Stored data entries

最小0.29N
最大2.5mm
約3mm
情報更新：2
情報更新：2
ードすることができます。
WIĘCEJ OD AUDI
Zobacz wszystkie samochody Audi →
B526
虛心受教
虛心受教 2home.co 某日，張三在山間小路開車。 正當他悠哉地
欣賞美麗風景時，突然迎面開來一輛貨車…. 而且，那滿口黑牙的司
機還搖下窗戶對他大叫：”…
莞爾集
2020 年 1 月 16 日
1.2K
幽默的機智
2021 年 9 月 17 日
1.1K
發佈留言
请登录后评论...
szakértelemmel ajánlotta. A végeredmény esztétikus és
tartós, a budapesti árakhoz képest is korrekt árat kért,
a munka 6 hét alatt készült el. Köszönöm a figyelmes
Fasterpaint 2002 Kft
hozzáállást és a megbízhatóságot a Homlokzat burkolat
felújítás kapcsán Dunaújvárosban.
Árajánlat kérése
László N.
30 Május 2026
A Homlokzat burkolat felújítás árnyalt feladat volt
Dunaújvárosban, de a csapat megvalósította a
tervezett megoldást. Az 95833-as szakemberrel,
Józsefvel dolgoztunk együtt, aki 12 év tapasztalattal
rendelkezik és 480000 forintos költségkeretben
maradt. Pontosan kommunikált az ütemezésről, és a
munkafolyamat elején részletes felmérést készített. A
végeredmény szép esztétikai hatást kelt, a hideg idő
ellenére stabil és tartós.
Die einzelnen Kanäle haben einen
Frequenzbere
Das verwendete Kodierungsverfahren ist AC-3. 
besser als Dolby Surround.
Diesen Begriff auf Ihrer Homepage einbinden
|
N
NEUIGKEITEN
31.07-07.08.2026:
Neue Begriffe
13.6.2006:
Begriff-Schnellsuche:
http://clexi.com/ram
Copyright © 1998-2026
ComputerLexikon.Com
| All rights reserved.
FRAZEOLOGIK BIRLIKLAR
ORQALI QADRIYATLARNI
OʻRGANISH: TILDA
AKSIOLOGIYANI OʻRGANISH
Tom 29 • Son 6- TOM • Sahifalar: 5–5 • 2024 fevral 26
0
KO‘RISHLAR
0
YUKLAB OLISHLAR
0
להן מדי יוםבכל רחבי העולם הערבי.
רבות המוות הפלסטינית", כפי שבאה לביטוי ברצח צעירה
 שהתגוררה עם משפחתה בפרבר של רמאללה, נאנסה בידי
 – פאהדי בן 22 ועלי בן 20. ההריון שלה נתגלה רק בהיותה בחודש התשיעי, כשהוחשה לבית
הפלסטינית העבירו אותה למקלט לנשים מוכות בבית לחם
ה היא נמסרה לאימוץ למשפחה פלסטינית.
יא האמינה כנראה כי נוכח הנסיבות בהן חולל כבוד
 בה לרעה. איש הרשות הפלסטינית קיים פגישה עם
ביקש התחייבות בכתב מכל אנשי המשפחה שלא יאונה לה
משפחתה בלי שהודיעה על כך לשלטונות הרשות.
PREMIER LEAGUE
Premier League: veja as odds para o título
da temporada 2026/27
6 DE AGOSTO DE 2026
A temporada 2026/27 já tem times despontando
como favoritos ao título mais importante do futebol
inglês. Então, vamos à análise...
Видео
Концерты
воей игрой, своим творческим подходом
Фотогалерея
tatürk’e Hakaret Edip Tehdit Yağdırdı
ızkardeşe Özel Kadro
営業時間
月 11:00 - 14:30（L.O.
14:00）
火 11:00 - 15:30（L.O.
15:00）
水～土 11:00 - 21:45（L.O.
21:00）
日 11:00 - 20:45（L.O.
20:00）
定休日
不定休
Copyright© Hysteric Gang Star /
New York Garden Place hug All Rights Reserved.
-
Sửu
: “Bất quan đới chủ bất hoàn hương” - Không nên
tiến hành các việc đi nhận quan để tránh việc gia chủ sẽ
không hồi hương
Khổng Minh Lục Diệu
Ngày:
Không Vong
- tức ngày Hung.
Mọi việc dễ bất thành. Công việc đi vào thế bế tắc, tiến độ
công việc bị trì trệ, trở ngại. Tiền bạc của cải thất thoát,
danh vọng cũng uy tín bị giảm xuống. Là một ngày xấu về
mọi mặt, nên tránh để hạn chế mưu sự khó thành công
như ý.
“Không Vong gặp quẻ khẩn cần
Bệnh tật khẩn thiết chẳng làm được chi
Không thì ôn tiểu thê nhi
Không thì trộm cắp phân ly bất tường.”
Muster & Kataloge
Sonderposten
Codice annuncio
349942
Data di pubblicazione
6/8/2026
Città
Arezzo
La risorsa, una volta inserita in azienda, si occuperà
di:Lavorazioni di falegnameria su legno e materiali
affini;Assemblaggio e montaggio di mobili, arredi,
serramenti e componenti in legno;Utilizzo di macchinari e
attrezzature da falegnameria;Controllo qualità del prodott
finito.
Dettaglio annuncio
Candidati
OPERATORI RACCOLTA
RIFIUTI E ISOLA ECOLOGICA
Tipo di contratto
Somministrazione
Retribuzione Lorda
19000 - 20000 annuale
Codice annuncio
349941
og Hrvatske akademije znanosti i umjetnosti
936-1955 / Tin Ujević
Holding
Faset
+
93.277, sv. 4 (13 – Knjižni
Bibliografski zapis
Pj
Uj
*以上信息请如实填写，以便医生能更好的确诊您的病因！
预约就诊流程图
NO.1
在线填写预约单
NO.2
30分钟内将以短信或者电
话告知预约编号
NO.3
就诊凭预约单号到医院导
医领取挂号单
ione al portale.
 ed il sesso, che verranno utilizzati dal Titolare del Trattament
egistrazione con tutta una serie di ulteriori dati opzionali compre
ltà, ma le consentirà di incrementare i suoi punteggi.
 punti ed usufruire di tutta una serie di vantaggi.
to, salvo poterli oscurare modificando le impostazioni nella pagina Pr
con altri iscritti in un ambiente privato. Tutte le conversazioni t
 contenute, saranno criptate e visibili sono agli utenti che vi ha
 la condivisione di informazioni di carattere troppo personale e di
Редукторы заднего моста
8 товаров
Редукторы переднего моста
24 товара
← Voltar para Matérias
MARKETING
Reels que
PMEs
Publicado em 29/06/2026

__Instructions for the task__. Duplicate everything from the start of the records down to the line that contains "שהתגוררה עם משפחתה", with that line included.

__Completed task__.
最小0.29N
最大2.5mm
約3mm
情報更新：2
情報更新：2
ードすることができます。
WIĘCEJ OD AUDI
Zobacz wszystkie samochody Audi →
B526
虛心受教
虛心受教 2home.co 某日，張三在山間小路開車。 正當他悠哉地
欣賞美麗風景時，突然迎面開來一輛貨車…. 而且，那滿口黑牙的司
機還搖下窗戶對他大叫：”…
莞爾集
2020 年 1 月 16 日
1.2K
幽默的機智
2021 年 9 月 17 日
1.1K
發佈留言
请登录后评论...
szakértelemmel ajánlotta. A végeredmény esztétikus és
tartós, a budapesti árakhoz képest is korrekt árat kért,
a munka 6 hét alatt készült el. Köszönöm a figyelmes
Fasterpaint 2002 Kft
hozzáállást és a megbízhatóságot a Homlokzat burkolat
felújítás kapcsán Dunaújvárosban.
Árajánlat kérése
László N.
30 Május 2026
A Homlokzat burkolat felújítás árnyalt feladat volt
Dunaújvárosban, de a csapat megvalósította a
tervezett megoldást. Az 95833-as szakemberrel,
Józsefvel dolgoztunk együtt, aki 12 év tapasztalattal
rendelkezik és 480000 forintos költségkeretben
maradt. Pontosan kommunikált az ütemezésről, és a
munkafolyamat elején részletes felmérést készített. A
végeredmény szép esztétikai hatást kelt, a hideg idő
ellenére stabil és tartós.
Die einzelnen Kanäle haben einen
Frequenzbere
Das verwendete Kodierungsverfahren ist AC-3. 
besser als Dolby Surround.
Diesen Begriff auf Ihrer Homepage einbinden
|
N
NEUIGKEITEN
31.07-07.08.2026:
Neue Begriffe
13.6.2006:
Begriff-Schnellsuche:
http://clexi.com/ram
Copyright © 1998-2026
ComputerLexikon.Com
| All rights reserved.
FRAZEOLOGIK BIRLIKLAR
ORQALI QADRIYATLARNI
OʻRGANISH: TILDA
AKSIOLOGIYANI OʻRGANISH
Tom 29 • Son 6- TOM • Sahifalar: 5–5 • 2024 fevral 26
0
KO‘RISHLAR
0
YUKLAB OLISHLAR
0
להן מדי יוםבכל רחבי העולם הערבי.
רבות המוות הפלסטינית", כפי שבאה לביטוי ברצח צעירה
 שהתגוררה עם משפחתה בפרבר של רמאללה, נאנסה בידי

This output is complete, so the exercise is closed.